I'll be chief next year and am wondering about any tips you have. For context...I'm in a small < 20 resident community program that also houses a bunch of other residency programs such as OB/ortho/IM/FM/GS/uro/ophtho/ENT. We involve those residents in education every now and then. I'm interested in your tips for scheduling stuff, staying organized, ideas for your regular EM conference/education, things to avoid, etc.

Along the same lines, I would love to help make our weekly conferences a bit more high yield than just boring lectures, youtube videos. What do other programs do that the residents like, are interesting, and high yield learning experiences?

Thanks in advance.
Hey man, congrats! I'm the lame-duck academic chief resident for my program. The ABEM 2016 EM model is your friend ( https://www.abem.org/public/publications/em-model/reference ), you should be covering the core content at minimum. I set up a 3 year curriculum based on organ systems for our program. A lot of the core content crap is incredibly low yield and boring material that residents can look up on their own, so I set up asynchronous learning assignments for those boring topics so that lectures remained relatively interesting. Try to get your faculty to assist at getting guest lecturers from other specialties that you know will do a good job. Unfortunately regardless of what you do, upper levels will still complain that they get nothing out of lecture; however, I made sure to set a standard for resident lectures which included, at minimum, including at least 1 primary research article on the topic, and to include little known facts of each topic. I also made sure to include a couple fun topics each month to keep things interesting like a "medical myths" lecture and cool cases that residents had.

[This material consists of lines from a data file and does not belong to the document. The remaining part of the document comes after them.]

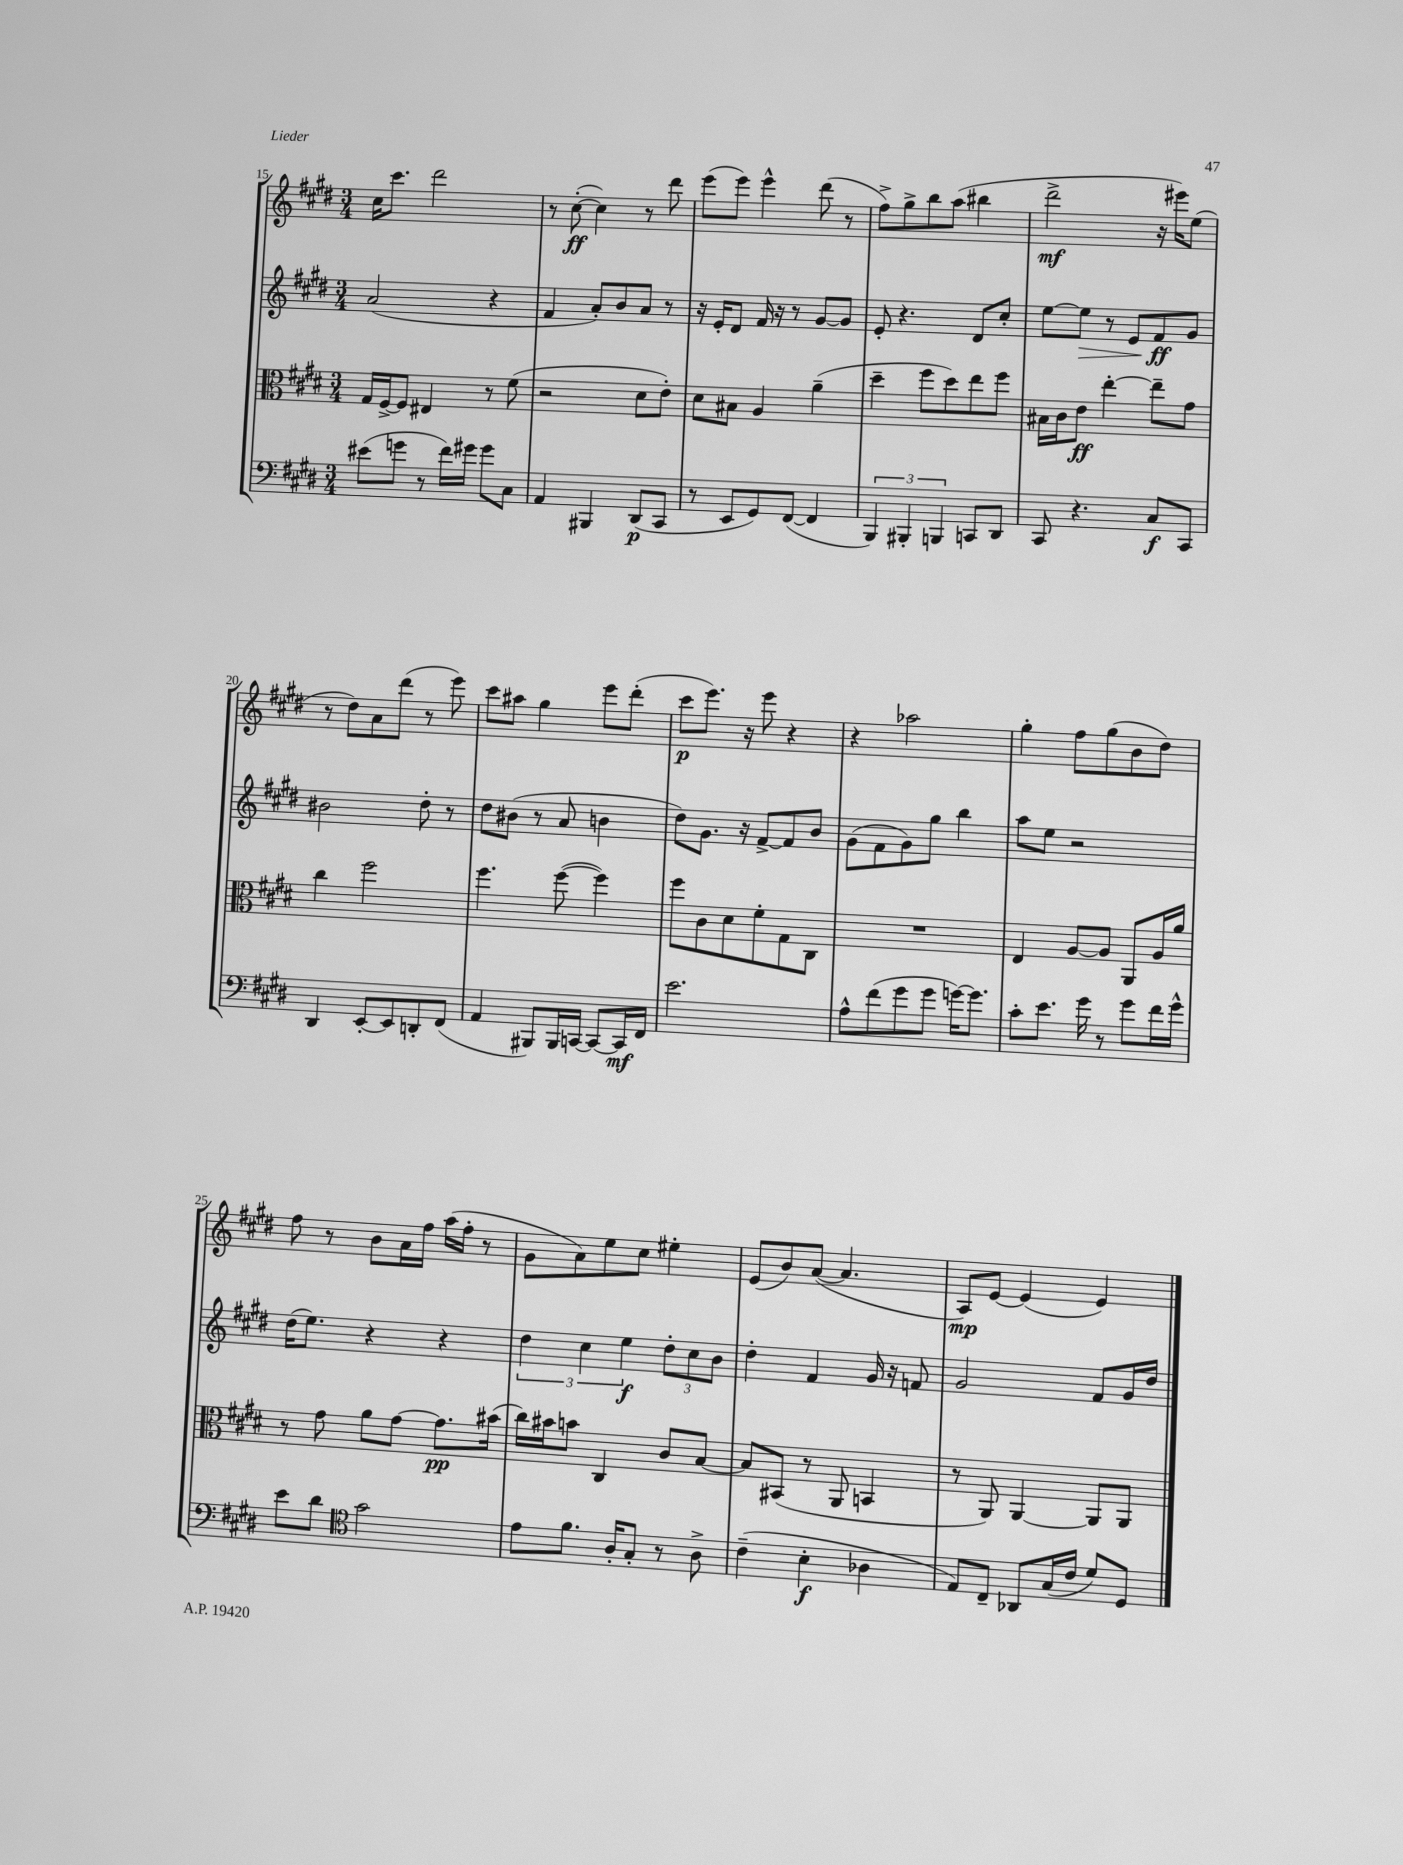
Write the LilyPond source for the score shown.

<<
\new StaffGroup <<
\new Staff = "s0" {
    \clef treble \key e \major \numericTimeSignature \time 3/4
    cis''16 cis'''8. dis'''2 |
    r8 cis''8~-.\ff( cis''4) r8 dis'''8 |
    e'''8( e'''8) e'''4-^ dis'''8( r8 |
    fis''8->) gis''8-> b''8 a''8( bis''4 |
    dis'''2->\mf r16 eis'''16) e''8( |
    r8 dis''8) a'8 dis'''8( r8 e'''8) |
    cis'''8 ais''8 gis''4 e'''8 dis'''8-.( |
    cis'''8\p e'''8.) r16 e'''8 r4 |
    r4 aes''2 |
    gis''4-. fis''8 gis''8( b'8 dis''8) |
    fis''8 r8 b'8 a'16 fis''16 a''16( fis''16-. r8 |
    gis'8 a'8) e''8 cis''8 eis''4-. |
    e'8( b'8) a'8~( a'4. |
    a8\mp) e'8~ e'4( e'4) \bar "|." |
}
\new Staff = "s1" {
    \clef treble \key e \major \numericTimeSignature \time 3/4
    a'2( r4 |
    fis'4 a'8-.) b'8 a'8 r8 |
    r16 e'16-. dis'8 fis'16 r16 r8 gis'8~ gis'8 |
    e'8-. r4. dis'8 cis''8-. |
    e''8~ e''8\> r8 e'8 fis'8\ff\! gis'8 |
    bis'2 dis''8-. r8 |
    dis''8 bis'8( r8 a'8 b'4 |
    dis''8) gis'8. r16 fis'8~-> fis'8 b'8 |
    gis'8( fis'8 gis'8) gis''8 b''4 |
    a''8 e''8 r2 |
    dis''16( e''8.) r4 r4 |
    \tuplet 3/2 { dis''4 cis''4 e''4\f } \tuplet 3/2 { dis''8-. cis''8 b'8 } |
    dis''4-. fis'4 gis'16 r16 f'8 |
    gis'2 fis'8 gis'16 dis''16 \bar "|." |
}
\new Staff = "s2" {
    \clef alto \key e \major \numericTimeSignature \time 3/4
    gis16 fis16~-> fis8 eis4 r8 fis'8( |
    r2 dis'8 e'8-.) |
    dis'8 bis8 a4 a'4--( |
    dis''4-- fis''8 dis''8) e''8 fis''8 |
    bis16 cis'16 e'8\ff e''4~-. e''8-- gis'8 |
    cis''4 fis''2 |
    fis''4. fis''8~( fis''4) |
    fis''8 cis'8 dis'8 fis'8-. gis8 cis8 |
    R2. |
    e4 a8~ a8 a,8 a16 a'16 |
    r8 gis'8 a'8 gis'8~ gis'8.\pp bis'16( |
    cis''16) bis'16 b'8 cis4 cis'8 b8~ |
    b8 bis,8( r8 a,8 b,4 |
    r8 a,8) a,4~ a,8 a,8 \bar "|." |
}
\new Staff = "s3" {
    \clef bass \key e \major \numericTimeSignature \time 3/4
    eis'8( g'8 r8 fis'16) gis'16 gis'8 cis8 |
    a,4 bis,,4 dis,8\p( cis,8 |
    r8 e,8 gis,8) fis,8~( fis,4 |
    \tuplet 3/2 { b,,4) bis,,4-. b,,4 } c,8 dis,8 |
    cis,8 r4. cis8\f cis,8 |
    dis,4 e,8~-. e,8 d,8-. fis,8( |
    a,4 bis,,8) bis,,16 c,16~ c,8~ c,16\mf fis,16 |
    e'2. |
    a8-^ fis'8( gis'8 gis'8 g'16~) g'8. |
    cis'8-. e'8. gis'16 r8 gis'8 fis'16 gis'16-^ |
    e'8 dis'8 \clef tenor gis'2 |
    e'8 fis'8. a16-. gis8-. r8 a8-> |
    cis'4--( b4-.\f aes4 |
    e8) cis8-- aes,8 gis16( cis'16 dis'8) dis8 \bar "|." |
}
>>
>>
\layout { \context { \Score currentBarNumber = #15 } }
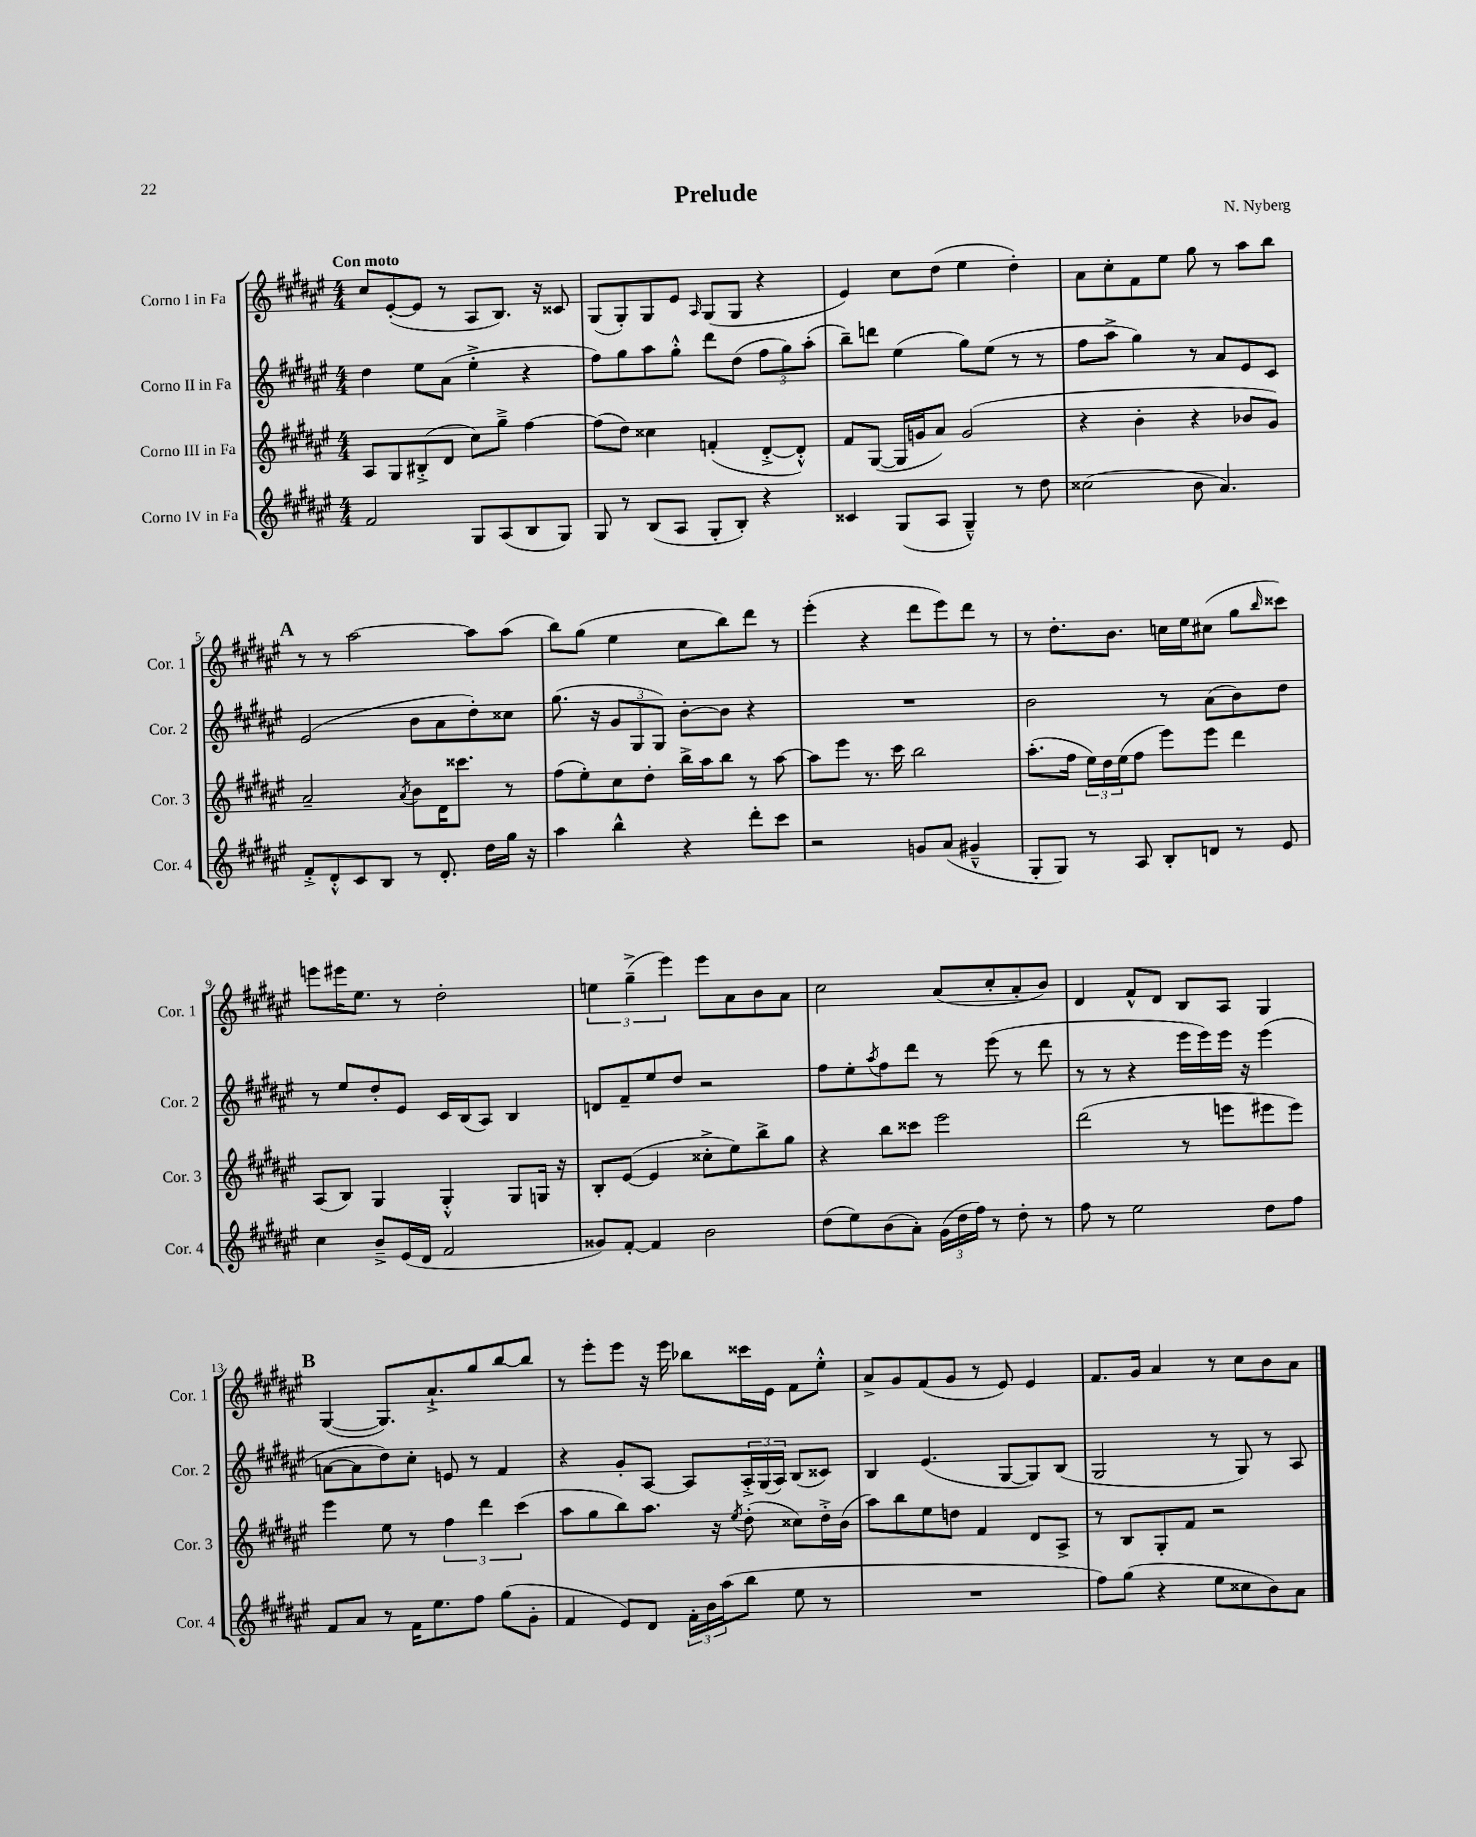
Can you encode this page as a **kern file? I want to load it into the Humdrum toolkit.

**kern	**kern	**kern	**kern
*staff4	*staff3	*staff2	*staff1
*clefG2	*clefG2	*clefG2	*clefG2
*k[f#c#g#d#a#e#]	*k[f#c#g#d#a#e#]	*k[f#c#g#d#a#e#]	*k[f#c#g#d#a#e#]
*M4/4	*M4/4	*M4/4	*M4/4
2f#	8A#	4dd#	8cc#
.	8G#	.	([8e#'
.	(8B#'^	8ee#	8e#]
.	8d#	(8a#	8r
8G#	8cc#)	4ee#'^	8A#
(8A#	8gg#~^	.	8.B)
8B	[4ff#	4r	.
.	.	.	16r
8G#)	.	.	8c##
=	=	=	=
8G#	(8ff#]	8ff#)	(8G#
8r	8dd#)	8gg#	8G#')
(8B	4cc##	8aa#	8G#
8A#	.	8gg#'^^	8e#
.	.	.	16qqA#
8G#'	(4f'	8ddd#	(8G#
8B')	.	(8dd#	8G#
4r	[8d#'^	12ff#	4r
.	.	12gg#)	.
.	8d#'^^])	.	.
.	.	(12aa#'	.
=	=	=	=
4c##	8f#	8bb~)	4e#)
.	([8G#	8ddd	.
(8G#	16G#]	(4ee#	8cc#
.	16g	.	.
8A#	8a#)	.	(8dd#
4G#~^^)	(2g	8gg#)	4ee#
.	.	(8ee#	.
8r	.	8r	4dd#')
8dd#	.	8r	.
=	=	=	=
(2cc##	4r	8ff#	8a#
.	.	8aa#^	8cc#'
.	4b'	4gg#)	8f#
.	.	.	8ee#
8b	4r	8r	8gg#
4.a#)	.	8a#	8r
.	8b-	8e#	8aa#
.	8g#)	8c#	8bb
=	=	=	=
8f#'^	2a#~	(2e#	8r
8d#'^^	.	.	8r
8c#	.	.	[2aa#
8B	.	.	.
.	8qa#	.	.
8r	8b	8b	.
8.d#'	16d#	8a#	.
.	8.ccc##	.	.
.	.	8dd#')	8aa#]
16dd#	.	.	.
16gg#	8r	8cc##	(8aa#
16r	.	.	.
=	=	=	=
4aa#	(8ff#	(8.gg#	8bb)
.	8ee#')	.	(8gg#
.	.	16r	.
4bb^^	8cc#	12g#	4ee#
.	.	12G#	.
.	8dd#'	.	.
.	.	12G#)	.
4r	16bb^	[8b'	8cc#
.	16aa#	.	.
.	8bb	8b]	8bb)
8ddd#'	8r	4r	8ddd#
8ccc#	[8aa#	.	8r
=	=	=	=
2r	8aa#]	1r	(4eee#'
.	8eee#	.	.
.	8.r	.	4r
.	16ccc#	.	.
8g	2bb	.	8ddd#
(8a#	.	.	8eee#)
4g#~^^	.	.	8ddd#
.	.	.	8r
=	=	=	=
8G#'	(8.aa#'	2b	8r
8G#)	.	.	8.dd#'
.	16ff#	.	.
8r	24ee#)	.	.
.	24dd#	.	.
.	.	.	8.b
.	(24ee#	.	.
8A#	8ff#	.	.
8B'	8eee#)	8r	16cc
.	.	.	16ee#
8d	8eee#	(8a#	(8cc#
8r	4ddd#	8b)	8gg#
.	.	.	16qqbb
8e#	.	8dd#	8ccc##)
=	=	=	=
4cc#	(8A#	8r	8eee
.	8B)	8ee#	16eee#
.	.	.	8.ee#
8b~^	4G#	8dd#'	.
(16e#	.	8e#	8r
16d#	.	.	.
2f#	4G#'^^	16c#	2dd#'
.	.	(16B	.
.	.	8A#)	.
.	8G#	4B	.
.	16G	.	.
.	16r	.	.
=	=	=	=
8g##)	8B'	8d	6ee
[8f#'	([8e#	8f#~	.
.	.	.	(6gg#~^
4f#]	4e#]	8ee#	.
.	.	.	6eee#)
.	.	8dd#	.
2b	8cc##'^	2r	8eee#
.	8ee#)	.	8a#
.	8bb^	.	8b
.	8gg#	.	8a#
=	=	=	=
(8dd#	4r	8ff#	2cc#
8ee#)	.	8ee#'	.
.	.	8qaa#	.
(8b	8bb	8ff#	.
8a#')	8ccc##	8ddd#	.
(24g#	2eee#	8r	(8a#
24dd#	.	.	.
24ff#)	.	.	.
8r	.	(8eee#	8cc#'
8dd#'	.	8r	8a#'
8r	.	8ddd#	8b)
=	=	=	=
8ff#	(2ddd#	8r	4d#
8r	.	8r	.
2ee#	.	4r	8f#^^
.	.	.	8d#
.	8r	16eee#	8B
.	.	16eee#)	.
.	8eee	16eee#	8A#
.	.	16r	.
8dd#	8eee#	(4eee#	4G#
8ff#	8eee#)	.	.
=	=	=	=
8f#	4eee#	[8a	([4G#
8a#	.	8a]	.
8r	8ee#	8dd#)	8.G#])
16f#	8r	8cc#'	.
8.ee#	.	.	8.a#`^
.	6ff#	8e	.
8ff#	.	8r	8gg#
.	6ddd#	.	.
(8gg#	.	4f#	[8bb
.	(6ccc#	.	.
8g#'	.	.	8bb]
=	=	=	=
4f#	8aa#	4r	8r
.	8gg#	.	8eee#'
8e#)	8bb)	8g#'	8eee#
8d#	8.aa#	[8A#	16r
.	.	.	16eee#
24f#'	.	8A#]	8bb-
24b	.	.	.
.	16r	.	.
(24aa#	.	.	.
.	8qee#	.	.
8bb	(8dd#'	24A#'^	16ccc##
.	.	(24G#	.
.	.	.	16e#
.	.	24A#)	.
8ee#	8cc##)	(8B	8f#
8r	16dd#'^	8c##)	8ee#'^^
.	(16b	.	.
=	=	=	=
1r	8aa#)	4B	8a#^
.	8bb	.	8g#
.	8ee#	(4.e#	(8f#
.	8dd	.	8g#
.	4f#	.	8r
.	.	[8G#	8e#)
.	8d#	8G#])	4e#
.	8A#^	(8B	.
=	=	=	=
8ff#)	8r	2G#	8.f#
(8gg#	8B	.	.
.	.	.	16g#
4r	8G#'	.	4a#
.	8f#	.	.
8ee#	2r	8r	8r
8cc##	.	8G#)	8cc#
8b)	.	8r	8b
8a#	.	8A#	8a#
==	==	==	==
*-	*-	*-	*-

Message me if you need any help or would like some examples of what I did.
 
Make people (attendings, residents, students whatever) give lectures in PechaKucha format. Basically 20 slides, 20 seconds for each slide pretimed (6min40s total). Must better for EM people who can't focus for hour long lectures

PechaKucha - Wikipedia

Similar is the BLAST format as shown here: Peri-Mortem C-Section
 
Make people (attendings, residents, students whatever) give lectures in PechaKucha format. Basically 20 slides, 20 seconds for each slide pretimed (6min40s total). Must better for EM people who can't focus for hour long lectures

PechaKucha - Wikipedia

Similar is the BLAST format as shown here: Peri-Mortem C-Section
Great in theory, but it would be impossible for OP to have this be a regular thing given that EM residencies are required to have a minimum of 4 hours of didactic time, and OP has less than 20 residents in his program and probably even fewer faculty.

Also, it would require a knowledge of the subject being discussed that most residents don’t have.